Excerpt provided>
== == ==

Large firm supposedly “restricts” output in order to profit more from a smaller number of units than a larger number, even though the second 100 units are independently profitable and should be produced. It allegedly takes into account the marginal revenue attaching to the extra units, rather than their price. The marginal revenue is the change in total revenue that accompanies a change in quantity sold. Marginal revenue takes into account the drop in price on the quantity that is already being sold. In degree that a firm is large, it will supposedly restrict production, because of its concern with the effect on the price of what it already is selling.

2. Fact: unless it has legal protection from outside competition, the firm's real choice is not between 100 at $15 or 200 at $9, but between 100 at $9 or 200 at $9. So long as the second 100 units are profitable in their own right, they will be produced. The only question is whether they will be produced by the firm that is already producing the 100 or by another firm. In the latter case, the first firm ends up selling at $9, but only 100 units instead of 200 units.

Note:

a. No firm subject to the competition or potential competition of others can view the industry demand curve as its own. It cannot lastingly get a price higher than outsiders' costs plus an allowance for the going rate of return, as a maximum. No matter what the elasticity of the industry demand curve, the long-run demand curve to it specifically is highly elastic at any price above outsiders' costs plus an allowance for the going rate of return.

b. In the case of a new industry, founded by one firm, it might be that it will decide that it does better by getting the higher price as long as it can, and waiting for competition to reduce the price. If so, this is a further reason why there is no tendency toward the formation of a single giant firm.

== == ==

Available data>
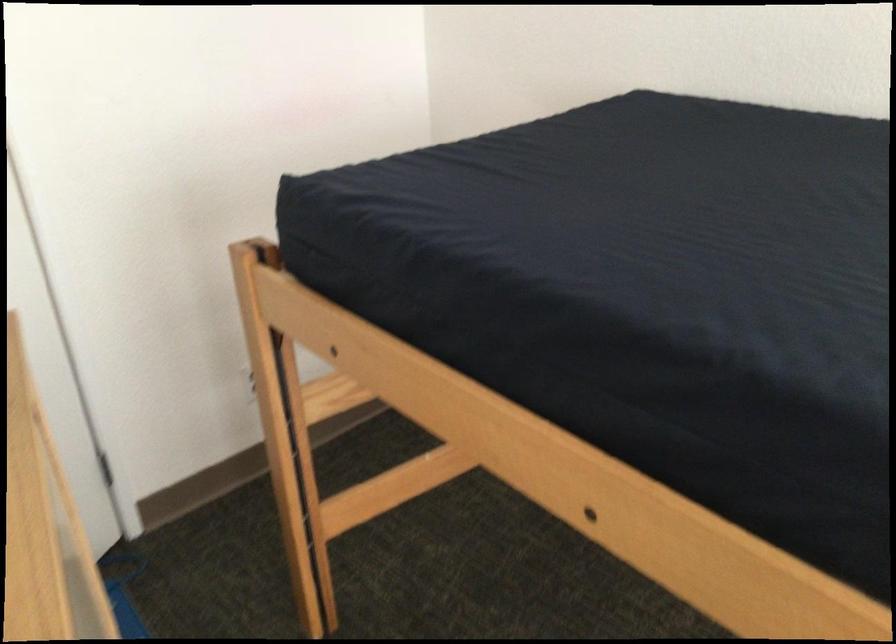
Describe the element at coordinates (636, 228) in the screenshot. Image resolution: width=896 pixels, height=644 pixels. I see `the bed sitting surface` at that location.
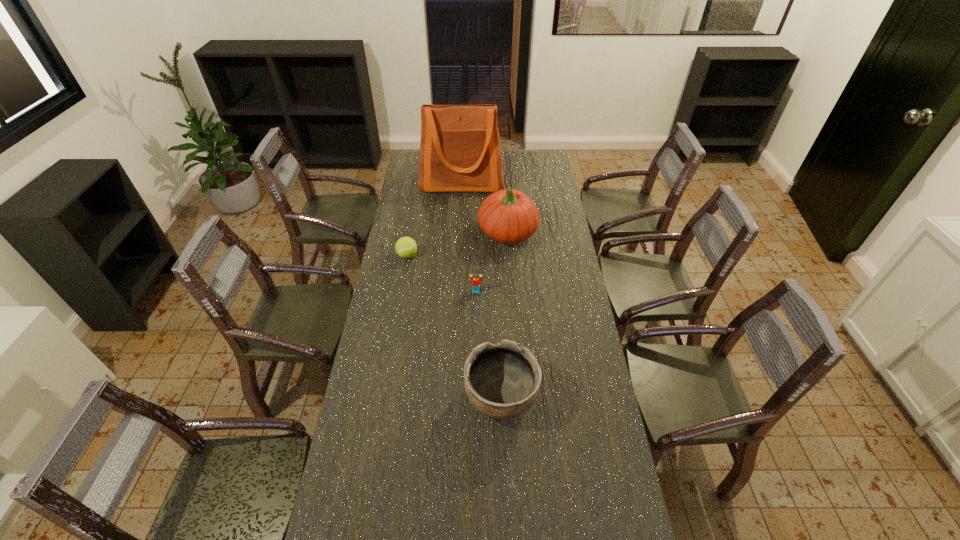
Where is `vacant region located 0.080m on the front of the tennis ball`? This screenshot has width=960, height=540. vacant region located 0.080m on the front of the tennis ball is located at coordinates (404, 275).

Locate an element on the screen. The height and width of the screenshot is (540, 960). vacant space located 0.270m on the face of the Lego is located at coordinates (475, 347).

At what (x,y) coordinates should I click in order to perform the action: click on object that is at the far edge. Please return your answer as a coordinate pair (x, y). Looking at the image, I should click on (460, 151).

This screenshot has width=960, height=540. I want to click on shopping bag that is positioned at the left edge, so click(460, 151).

This screenshot has width=960, height=540. What are the coordinates of `tennis ball present at the left edge` in the screenshot? It's located at (406, 247).

I want to click on object situated at the right edge, so click(x=509, y=216).

Where is `object that is at the far left corner`? object that is at the far left corner is located at coordinates (460, 151).

You are a GUI agent. You are given a task and a screenshot of the screen. Output one action in this format:
    pyautogui.click(x=<x>, y=<y>)
    Task: Click on the vacant area at the far edge
    
    Given the screenshot: What is the action you would take?
    pyautogui.click(x=522, y=165)

Where is `free spot at the left edge of the desktop`? Image resolution: width=960 pixels, height=540 pixels. free spot at the left edge of the desktop is located at coordinates (416, 207).

In the image, there is a desktop. Identify the location of blank space at the right edge. (555, 220).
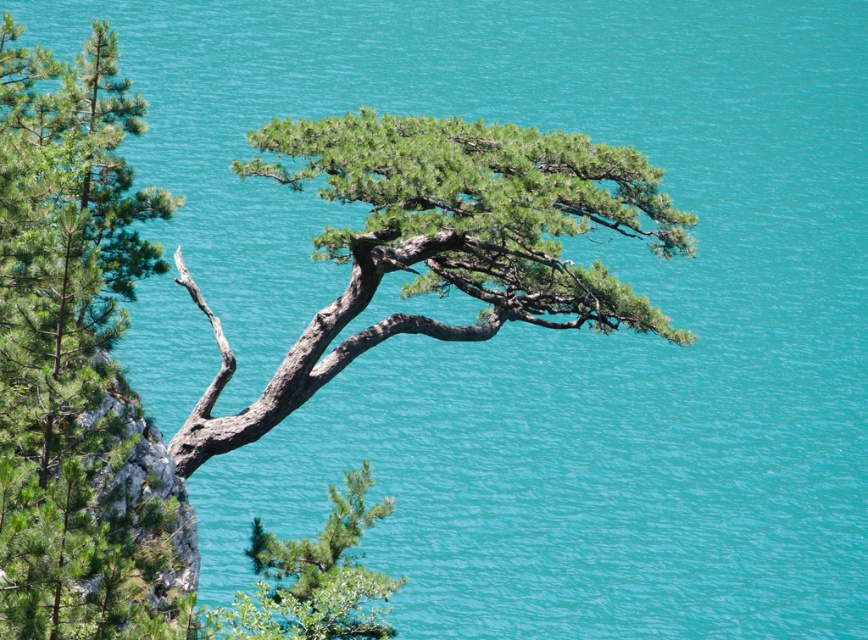
Is point (467, 252) less distant than point (326, 528)?

No, it is not.

Looking at this image, does green matte tree at center have a greater height compared to green matte tree at lower left?

Indeed, green matte tree at center has a greater height compared to green matte tree at lower left.

Describe the element at coordinates (444, 243) in the screenshot. I see `green matte tree at center` at that location.

I want to click on green matte tree at center, so click(x=444, y=243).

Does point (57, 541) come in front of point (340, 525)?

Yes, it is.

Measure the distance between point [91,381] and camera.

Point [91,381] and camera are 21.97 meters apart.

This screenshot has height=640, width=868. In order to click on green needle-like at left in this screenshot , I will do `click(70, 346)`.

Locate an element on the screen. The width and height of the screenshot is (868, 640). green needle-like at left is located at coordinates (70, 346).

Does green needle-like at left have a larger size compared to green matte tree at center?

Yes, green needle-like at left is bigger than green matte tree at center.

This screenshot has height=640, width=868. Describe the element at coordinates (70, 346) in the screenshot. I see `green needle-like at left` at that location.

You are a GUI agent. You are given a task and a screenshot of the screen. Output one action in this format:
    pyautogui.click(x=<x>, y=<y>)
    Task: Click on the green needle-like at left
    This screenshot has width=868, height=640.
    Given the screenshot: What is the action you would take?
    pyautogui.click(x=70, y=346)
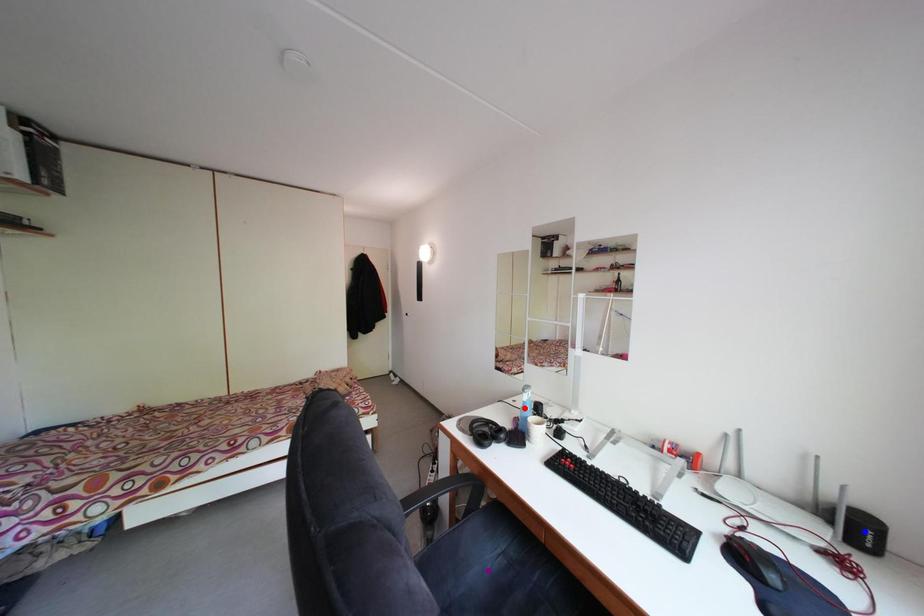
Order these from nearest to farthest:
blue point, red point, purple point

blue point → purple point → red point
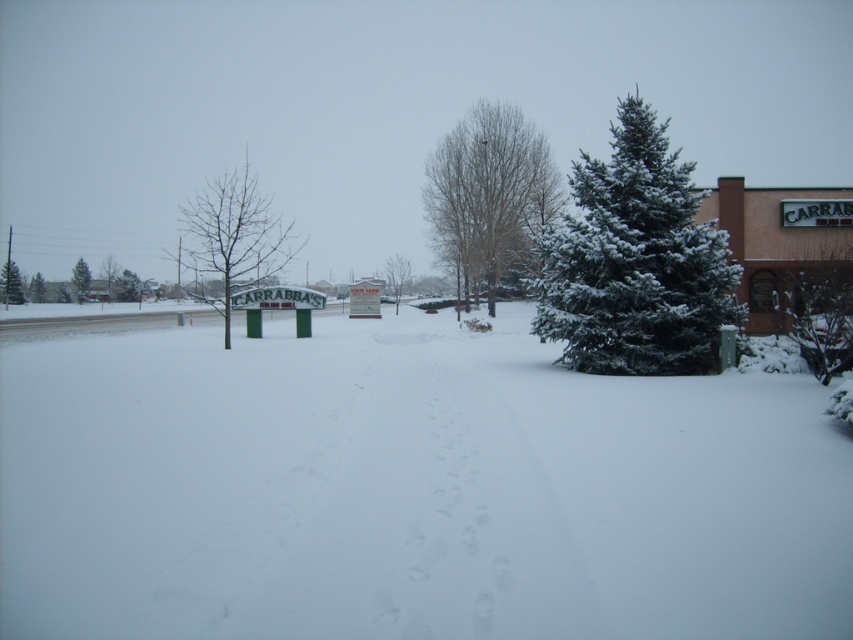
Question: Does bare wood tree at left appear on the right side of green textured tree at center?

Choices:
 (A) yes
 (B) no

Answer: (A)

Question: Which is nearer to the green plastic sign at center?

Choices:
 (A) green textured tree at center
 (B) bare wood tree at center

Answer: (B)

Question: Is bare wood tree at left positioned behind green textured evergreen at left?

Choices:
 (A) no
 (B) yes

Answer: (A)

Question: Which of the following is the farthest from the observer?

Choices:
 (A) (41, 292)
 (B) (500, 104)
 (C) (563, 332)
 (D) (138, 282)

Answer: (B)

Question: Can you confirm if green plastic sign at center is smaller than green snow-covered tree at left?

Choices:
 (A) no
 (B) yes

Answer: (B)

Question: Among these points, which one is farthest from the camera?

Choices:
 (A) (112, 269)
 (B) (524, 128)
 (C) (614, 362)

Answer: (A)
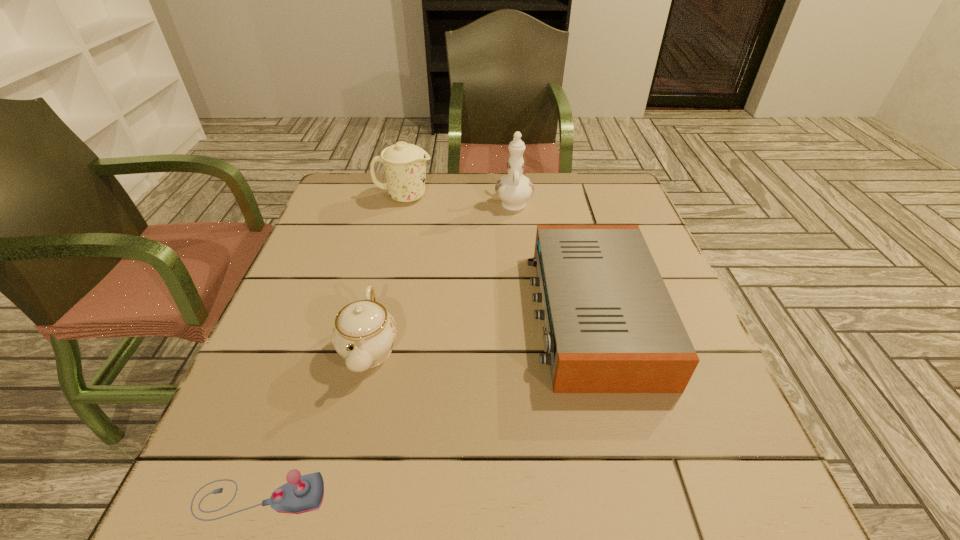
Find the location of a particular element. the tallest object is located at coordinates (514, 189).

At what (x,y) coordinates should I click in order to perform the action: click on the rightmost chinaware. Please return your answer as a coordinate pair (x, y). Looking at the image, I should click on (514, 189).

The height and width of the screenshot is (540, 960). In order to click on the second shortest chinaware in this screenshot , I will do `click(405, 164)`.

This screenshot has width=960, height=540. I want to click on the nearest chinaware, so click(x=364, y=333).

This screenshot has width=960, height=540. Identify the location of the shortest chinaware. (364, 333).

Identify the location of the fourth tallest object. (610, 324).

Where is `joystick`? joystick is located at coordinates (305, 493).

Image resolution: width=960 pixels, height=540 pixels. I want to click on the nearest object, so click(305, 493).

In order to click on free spot located on the spout of the fourth shortest object in this screenshot , I will do `click(534, 197)`.

Where is `vacant space located at the spout of the third tallest object`? The height and width of the screenshot is (540, 960). vacant space located at the spout of the third tallest object is located at coordinates (352, 424).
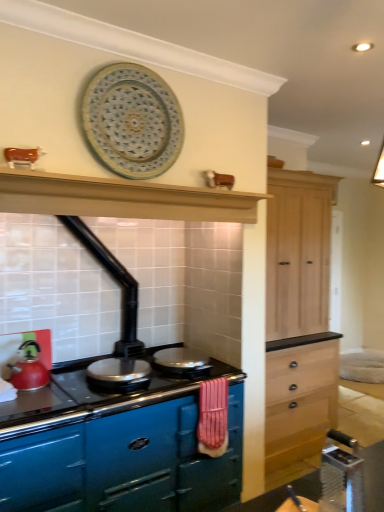
Measure the distance between glossy enamel stove at center and camera.

1.77 meters.

The width and height of the screenshot is (384, 512). Identify the location of blue ceramic platter at upper center. (132, 121).

Find the location of `shiny silver pan at center, the 2th appliance when ordered from left to right`. shiny silver pan at center, the 2th appliance when ordered from left to right is located at coordinates (181, 361).

This screenshot has height=512, width=384. What do you see at coordinates (352, 480) in the screenshot?
I see `metallic silver table at lower right` at bounding box center [352, 480].

What do you see at coordinates (119, 374) in the screenshot? The height and width of the screenshot is (512, 384). I see `shiny metallic pan at center, the 1th appliance viewed from the left` at bounding box center [119, 374].

The height and width of the screenshot is (512, 384). In order to click on glossy enamel stove at center in this screenshot , I will do `click(124, 463)`.

Does shiny metallic pan at center, which is the 2th appliance in right-to-left order, turn towards shiny silver pan at center, marked as the 1th appliance in a right-to-left arrangement?

No, shiny metallic pan at center, which is the 2th appliance in right-to-left order, is not oriented towards shiny silver pan at center, marked as the 1th appliance in a right-to-left arrangement.

Are shiny metallic pan at center, the 1th appliance viewed from the left, and shiny silver pan at center, the 2th appliance when ordered from left to right, beside each other?

shiny metallic pan at center, the 1th appliance viewed from the left, and shiny silver pan at center, the 2th appliance when ordered from left to right, are clearly separated.

You are a GUI agent. You are given a task and a screenshot of the screen. Output one action in this format:
    pyautogui.click(x=<x>, y=<y>)
    Task: Click on the appliance located above the shiny metallic pan at center, the 1th appliance viewed from the left (from the image's perspective)
    
    Given the screenshot: What is the action you would take?
    pyautogui.click(x=181, y=361)

From a real-world perspective, is shiny metallic pan at center, which is the 2th appliance in right-to-left order, physically located above or below shiny silver pan at center, the 2th appliance when ordered from left to right?

Clearly, from a real-world perspective, shiny metallic pan at center, which is the 2th appliance in right-to-left order, is below shiny silver pan at center, the 2th appliance when ordered from left to right.

Who is bigger, blue ceramic platter at upper center or shiny silver pan at center, the 2th appliance when ordered from left to right?

blue ceramic platter at upper center.

Is blue ceramic platter at upper center aimed at shiny silver pan at center, marked as the 1th appliance in a right-to-left arrangement?

No, blue ceramic platter at upper center is not turned towards shiny silver pan at center, marked as the 1th appliance in a right-to-left arrangement.

Does blue ceramic platter at upper center appear on the right side of shiny silver pan at center, the 2th appliance when ordered from left to right?

In fact, blue ceramic platter at upper center is to the left of shiny silver pan at center, the 2th appliance when ordered from left to right.

Could you measure the distance between blue ceramic platter at upper center and shiny silver pan at center, the 2th appliance when ordered from left to right?

4.55 feet.

Between blue ceramic platter at upper center and matte black exhaust hood at upper center, which one is positioned in front?

Positioned in front is matte black exhaust hood at upper center.

Is blue ceramic platter at upper center inside or outside of matte black exhaust hood at upper center?

blue ceramic platter at upper center cannot be found inside matte black exhaust hood at upper center.

Is blue ceramic platter at upper center oriented towards matte black exhaust hood at upper center?

No, blue ceramic platter at upper center is not oriented towards matte black exhaust hood at upper center.

Does blue ceramic platter at upper center appear on the left side of matte black exhaust hood at upper center?

Yes, blue ceramic platter at upper center is to the left of matte black exhaust hood at upper center.

Would you say shiny metallic pan at center, the 1th appliance viewed from the left, is to the left or to the right of metallic silver table at lower right in the picture?

shiny metallic pan at center, the 1th appliance viewed from the left, is to the left of metallic silver table at lower right.

Can you confirm if shiny metallic pan at center, which is the 2th appliance in right-to-left order, is wider than metallic silver table at lower right?

Indeed, shiny metallic pan at center, which is the 2th appliance in right-to-left order, has a greater width compared to metallic silver table at lower right.

Does point (125, 386) lie in front of point (380, 442)?

No, it is behind (380, 442).

In terms of width, does matte black exhaust hood at upper center look wider or thinner when compared to shiny metallic pan at center, the 1th appliance viewed from the left?

Considering their sizes, matte black exhaust hood at upper center looks slimmer than shiny metallic pan at center, the 1th appliance viewed from the left.

From a real-world perspective, is matte black exhaust hood at upper center above or below shiny metallic pan at center, the 1th appliance viewed from the left?

matte black exhaust hood at upper center is above shiny metallic pan at center, the 1th appliance viewed from the left.

Locate an element on the screen. Image resolution: width=384 pixels, height=512 pixels. exhaust hood lying on the right of shiny metallic pan at center, which is the 2th appliance in right-to-left order is located at coordinates (121, 198).

Which is farther from the camera, (248, 218) or (147, 374)?

The point (147, 374) is farther from the camera.

From a real-world perspective, does glossy enamel stove at center stand above metallic silver table at lower right?

Incorrect, from a real-world perspective, glossy enamel stove at center is lower than metallic silver table at lower right.

In the scene shown: From the image's perspective, which is below, glossy enamel stove at center or metallic silver table at lower right?

glossy enamel stove at center, from the image's perspective.

How distant is glossy enamel stove at center from metallic silver table at lower right?

1.10 meters.

Is point (140, 446) positioned behind point (370, 475)?

Yes, point (140, 446) is farther from viewer.

Considering the positions of objects shiny silver pan at center, the 2th appliance when ordered from left to right, and blue ceramic platter at upper center in the image provided, who is more to the right, shiny silver pan at center, the 2th appliance when ordered from left to right, or blue ceramic platter at upper center?

shiny silver pan at center, the 2th appliance when ordered from left to right, is more to the right.

Where is `platter in front of the shiny silver pan at center, the 2th appliance when ordered from left to right`? The height and width of the screenshot is (512, 384). platter in front of the shiny silver pan at center, the 2th appliance when ordered from left to right is located at coordinates (132, 121).

Where is `appliance that is under the shiny silver pan at center, the 2th appliance when ordered from left to right (from a real-world perspective)`? The width and height of the screenshot is (384, 512). appliance that is under the shiny silver pan at center, the 2th appliance when ordered from left to right (from a real-world perspective) is located at coordinates (119, 374).

Locate an element on the screen. The height and width of the screenshot is (512, 384). platter on the left of the shiny silver pan at center, the 2th appliance when ordered from left to right is located at coordinates (132, 121).

From the image, which object appears to be nearer to matte red kettle at left, blue ceramic platter at upper center or metallic silver table at lower right?

blue ceramic platter at upper center is closer to matte red kettle at left.

Based on their spatial positions, is metallic silver table at lower right or glossy enamel stove at center further from shiny silver pan at center, the 2th appliance when ordered from left to right?

metallic silver table at lower right lies further to shiny silver pan at center, the 2th appliance when ordered from left to right, than the other object.

Based on their spatial positions, is metallic silver table at lower right or shiny silver pan at center, marked as the 1th appliance in a right-to-left arrangement, closer to blue ceramic platter at upper center?

Among the two, shiny silver pan at center, marked as the 1th appliance in a right-to-left arrangement, is located nearer to blue ceramic platter at upper center.

When comparing their distances from shiny metallic pan at center, the 1th appliance viewed from the left, does glossy enamel stove at center or matte red kettle at left seem further?

glossy enamel stove at center is further to shiny metallic pan at center, the 1th appliance viewed from the left.

Estimate the real-world distances between objects in this image. Which object is further from shiny metallic pan at center, which is the 2th appliance in right-to-left order, matte black exhaust hood at upper center or matte red kettle at left?

The object further to shiny metallic pan at center, which is the 2th appliance in right-to-left order, is matte black exhaust hood at upper center.

Based on their spatial positions, is metallic silver table at lower right or shiny silver pan at center, the 2th appliance when ordered from left to right, further from shiny metallic pan at center, the 1th appliance viewed from the left?

metallic silver table at lower right is further to shiny metallic pan at center, the 1th appliance viewed from the left.

When comparing their distances from matte black exhaust hood at upper center, does glossy enamel stove at center or blue ceramic platter at upper center seem further?

glossy enamel stove at center.

Considering their positions, is shiny silver pan at center, marked as the 1th appliance in a right-to-left arrangement, positioned further to glossy enamel stove at center than blue ceramic platter at upper center?

blue ceramic platter at upper center is positioned further to the anchor glossy enamel stove at center.

Where is `exhaust hood that lies between blue ceramic platter at upper center and shiny metallic pan at center, which is the 2th appliance in right-to-left order, from top to bottom`? exhaust hood that lies between blue ceramic platter at upper center and shiny metallic pan at center, which is the 2th appliance in right-to-left order, from top to bottom is located at coordinates (121, 198).

You are a GUI agent. You are given a task and a screenshot of the screen. Output one action in this format:
    pyautogui.click(x=<x>, y=<y>)
    Task: Click on the kitchen appliance between blue ceramic platter at upper center and glossy enamel stove at center vertically
    
    Given the screenshot: What is the action you would take?
    pyautogui.click(x=29, y=369)

In order to click on appliance positioned between glossy enamel stove at center and shiny silver pan at center, marked as the 1th appliance in a right-to-left arrangement, from near to far in this screenshot , I will do `click(119, 374)`.

You are a GUI agent. You are given a task and a screenshot of the screen. Output one action in this format:
    pyautogui.click(x=<x>, y=<y>)
    Task: Click on the appliance between metallic silver table at lower right and shiny silver pan at center, marked as the 1th appliance in a right-to-left arrangement, in the front-back direction
    The height and width of the screenshot is (512, 384).
    Given the screenshot: What is the action you would take?
    pyautogui.click(x=119, y=374)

== == ==

List of tasks>
[1] Revise the excerpt on output restriction by restating it from "b. In the case" through "single giant firm.", and change "giant" to "dominant" throughout.
[2] Collect every line of the rows that contains the word "these".
The excerpt on output restriction and the rows are unrelated to each other.

Answers for each item>
[1]
b. In the case of a new industry, founded by one firm, it might be that it will decide that it does better by getting the higher price as long as it can, and waiting for competition to reduce the price. If so, this is a further reason why there is no tendency toward the formation of a single dominant firm.

[2]
Order these from nearest to farthest:
Question: Among these points, which one is farthest from the camera?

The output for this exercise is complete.